The DVLA National Co-ordinator in charge of Compliance and Enforcement, Mr Joseph Clifford Obosu, said drivers caught with counterfeit licences and roadworthiness certificates would be put before court in the coming days.

“ We want to prove where they got their documents, so we can also trace the source and deal with it,” he said.

He admitted that there were people in the system producing fake licences and roadworthiness certificates because the DVLA would not issue certificates for just any car.

One of the revelations that came up during the exercise was that car owners used good vehicles to obtain roadworthiness certificates for rickety vehicles.

Mr Obosu pointed out that it was an offence to use a car to acquire a roadworthiness certificate for another car and warned that the authority would not spare persons who indulged in the act.

He said the initiative had come to stay and urged motorists to do what was expected of them, as the authority was not out to harass them.

DVLA licence processing

While critics of the DVLA say the process for acquiring licences is too long and cumbersome, thereby encouraging unscrupulous people to cut corners, the Head of Public Relations of the DVLA, Mr Kwaku Darko Afari, said the strict measures were because the work of the DVLA bordered on life and death.

“We don’t think the process is cumbersome; Ghanaians have to be patient because the issues we handle are about life and death.

“We need to take our time to ensure that when we give you a licence to drive, we can trust that you can drive competently on the road.
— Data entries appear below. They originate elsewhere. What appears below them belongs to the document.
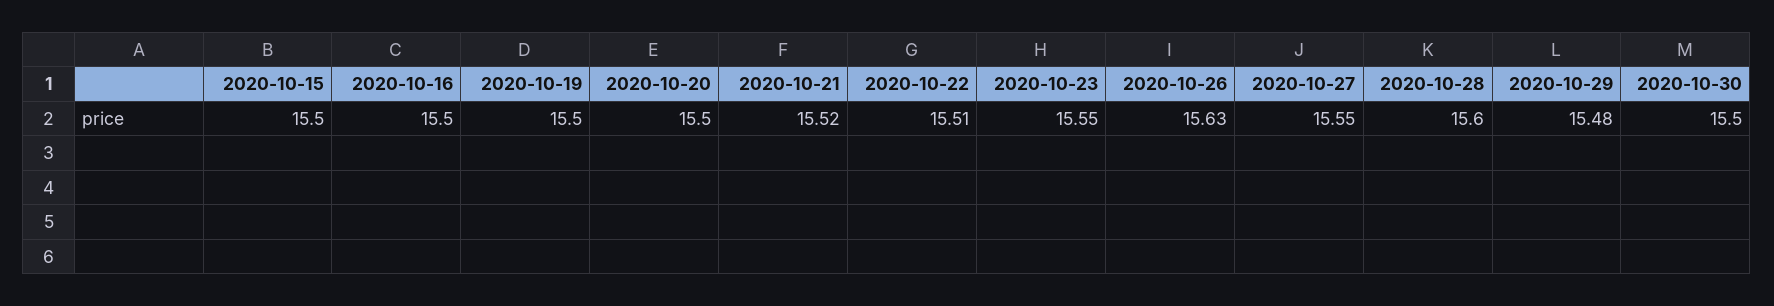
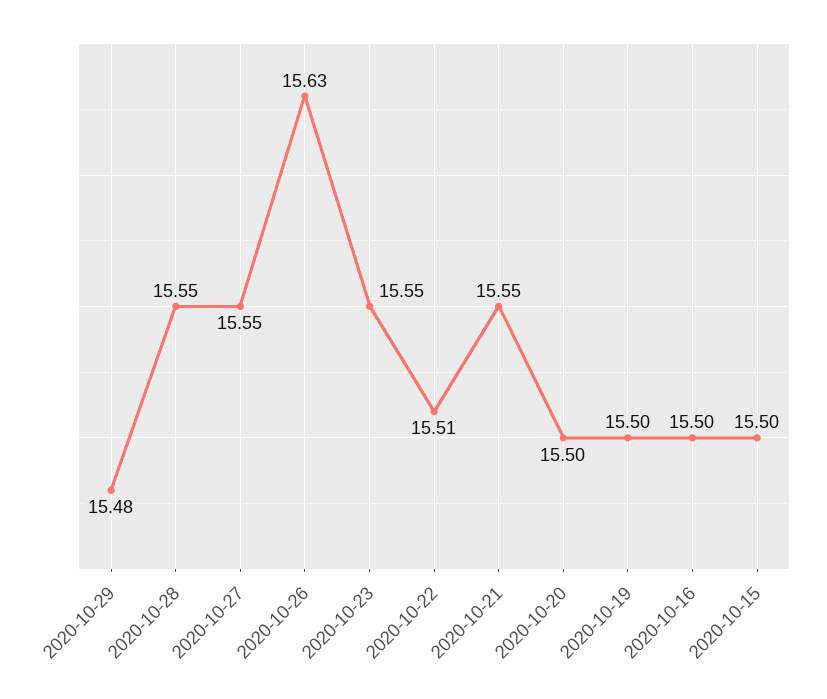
  {
    "2020-10-15": 15.5,
    "2020-10-16": 15.5,
    "2020-10-19": 15.5,
    "2020-10-20": 15.5,
-   "2020-10-21": 15.52,
+   "2020-10-21": 15.55,
    "2020-10-22": 15.51,
    "2020-10-23": 15.55,
    "2020-10-26": 15.63,
    "2020-10-27": 15.55,
-   "2020-10-28": 15.6,
+   "2020-10-28": 15.55,
-   "2020-10-29": 15.48,
+   "2020-10-29": 15.48
-   "2020-10-30": 15.5
  }

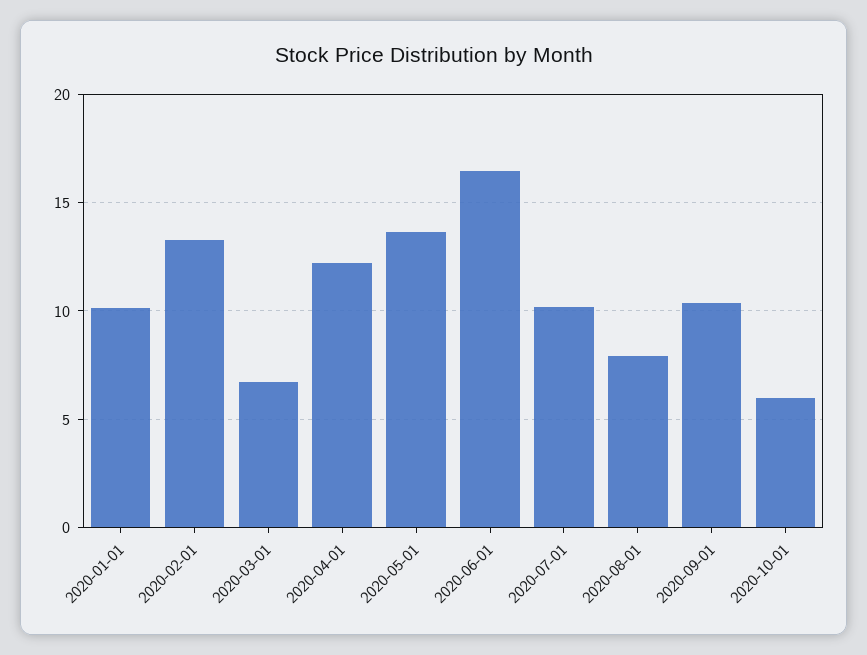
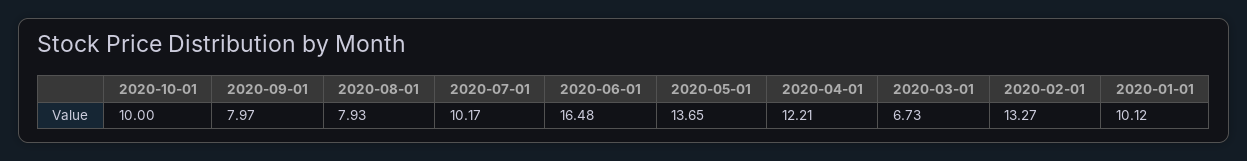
  {
    "2020-01-01": 10.12,
    "2020-02-01": 13.27,
    "2020-03-01": 6.73,
    "2020-04-01": 12.21,
    "2020-05-01": 13.65,
    "2020-06-01": 16.48,
    "2020-07-01": 10.17,
    "2020-08-01": 7.93,
-   "2020-09-01": 10.5,
+   "2020-09-01": 7.97,
-   "2020-10-01": 6
+   "2020-10-01": 10
  }

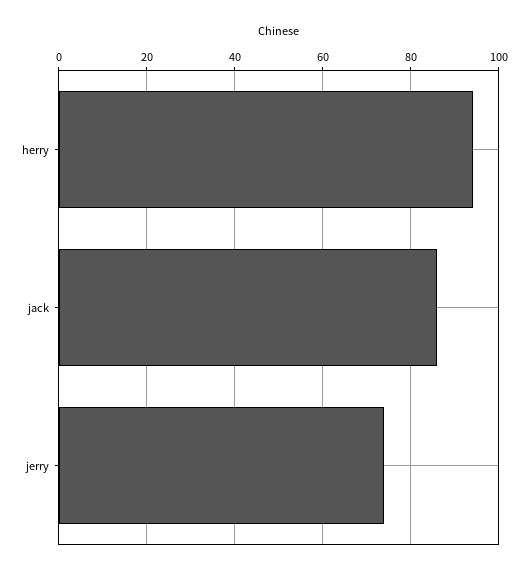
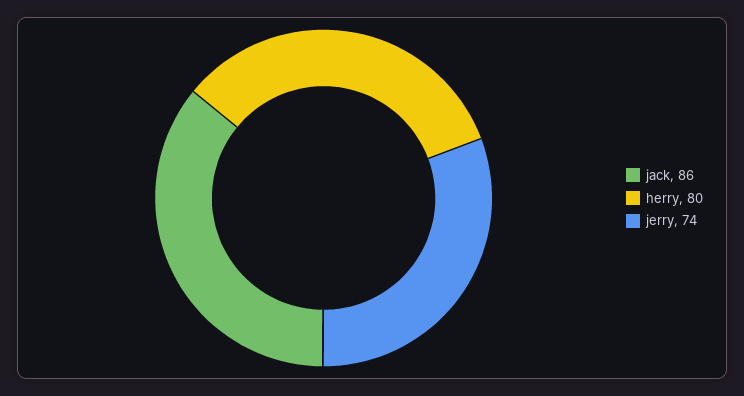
  {
-   "herry": 95,
+   "herry": 80,
    "jack": 86,
    "jerry": 74
  }

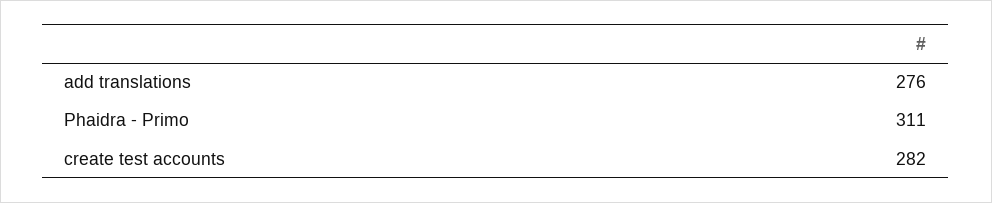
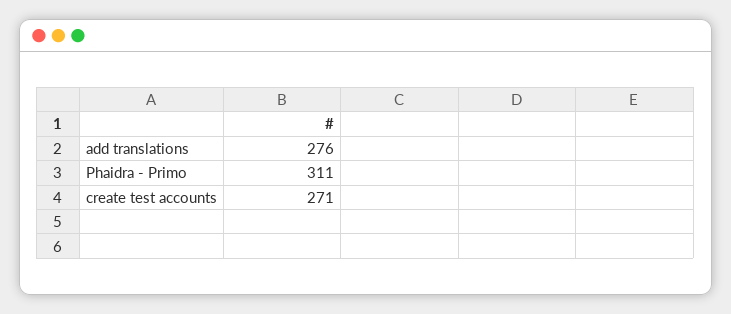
  {
    "add translations": 276,
    "Phaidra - Primo": 311,
-   "create test accounts": 282
+   "create test accounts": 271
  }

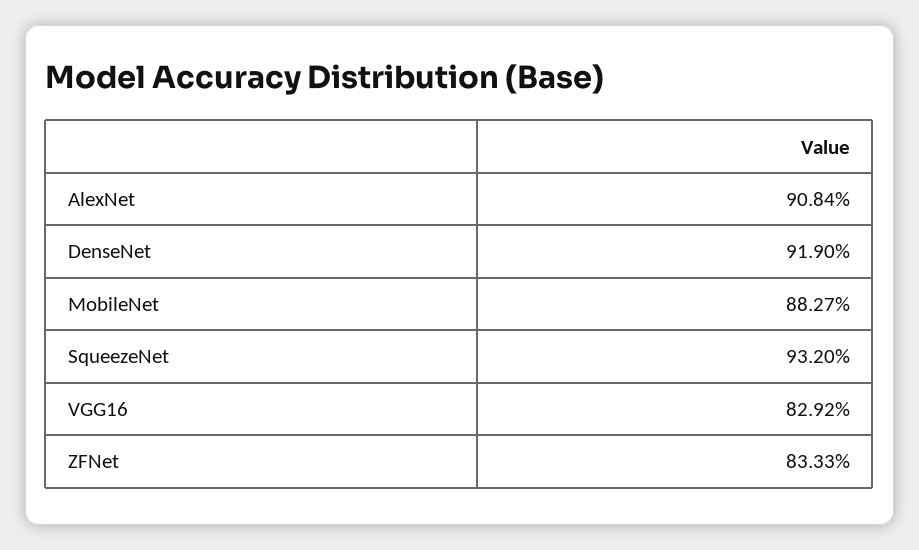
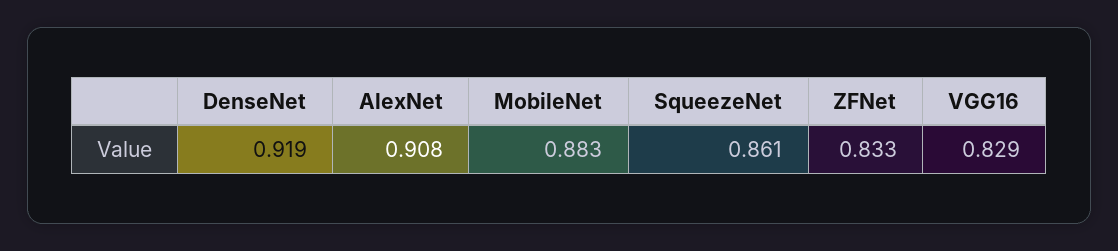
  {
    "AlexNet": 0.9084,
    "DenseNet": 0.919,
    "MobileNet": 0.8827,
-   "SqueezeNet": 0.932,
+   "SqueezeNet": 0.861,
    "VGG16": 0.8292,
    "ZFNet": 0.8333
  }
It is not just about giving someone a driver’s licence; it is about protecting lives as well,” he said. 

Currently, the DVLA gives three months for the public to acquire driving licences, starting from the driving school to the practical driving, but there are complaints that the timeline is not guaranteed.

To keep DVLA documents easily updated and synchronised with those of police systems, Mr Afari said the authority had, earlier this year, embarked on a digitisation of its data. 

The process is expected to be completed in October.

Fact sheet

* In August last year, 68 out of 99 holders of fake licences were convicted by the motor court.

* In June this year, 28 people were arrested for allegedly dealing in fake roadworthy certificates.